Linear Lasso Regression

Linear Lasso uses the Python sklearn.linear_model.Lasso class to estimate L1 loss regularized linear regression models for a dependent variable on one or more independent variables, and includes optional modes to display trace plots and to select the alpha hyperparameter value based on crossvalidation. When a single model is fitted or crossvalidation is used to select alpha, a partition of holdout data can be used to estimate out-of-sample performance.

In addition to fitting a model with a specified value of the alpha regularization parameter, linear lasso can display a trace plot of coefficient values for a range of alpha values, or facilitate choice of the hyperparameter value via k-fold crossvalidation on specified grids of values. If a single model is fitted or alpha selection via crossvalidation is performed, the final model can be applied to held-out data that is created by a partition of the input data to obtain a valid estimate of out-of-sample performance of the model.
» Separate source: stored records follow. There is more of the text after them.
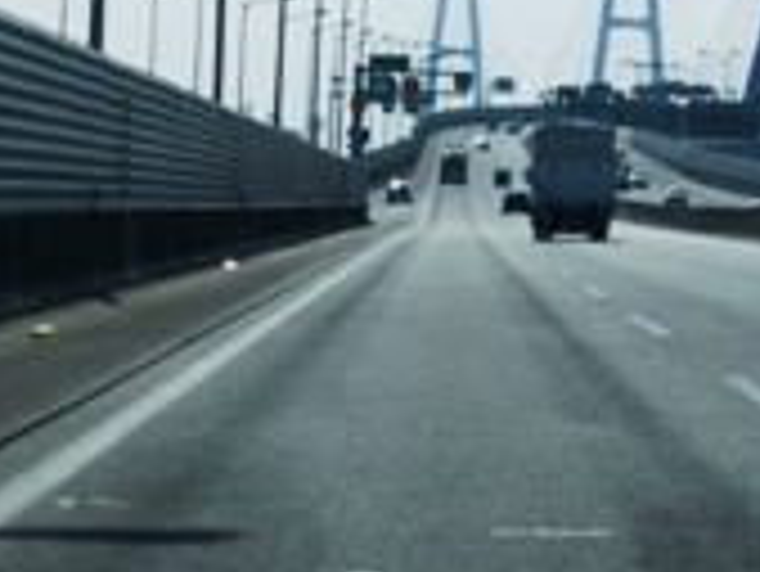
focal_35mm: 258
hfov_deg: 7.6
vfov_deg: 5.7
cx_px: 742
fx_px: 5668
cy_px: -77
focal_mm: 19.4
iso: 100
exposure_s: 1/2000
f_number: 5.3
Obtaining a Linear Lasso Regression analysis

  1. From the menus choose:

    Analyze > Regression > Linear OLS Alternatives > Lasso

    The dialog allows you to specify a variable that assigns each case in the active dataset to the training or holdout sample.

  2. Select a numeric target variable. Only one target variable is required to run an analysis.
  3. Specify a numeric dependent.
  4. Specify at least one categorical factor variable or numeric covariate variable.

Optionally, Partition provides a way to create a holdout or test subset of the input data for estimation of out-of-sample performance of the specified or chosen model. All partitioning is performed after listwise deletion of any cases with invalid data for any variable used by the procedure. Note that for crossvalidation, folds or partitions of the training data are created in Python. The holdout data created by the partition is not used in estimation, regardless of the mode in effect.

The partition can be defined either by specifying the ratio of cases randomly assigned to each sample (under Training and Holdout partitions), or by a variable that assigns each case to the training or holdout sample. You cannot specify both training and variables. If the partition is not specified, a holdout sample is created of approximately 30% of the input data is created.

The Training % specifies the relative number of cases in the active dataset to randomly assign to the training sample. The default training is 70%.

This procedure pastes LINEAR LASSO REGRESSION command syntax.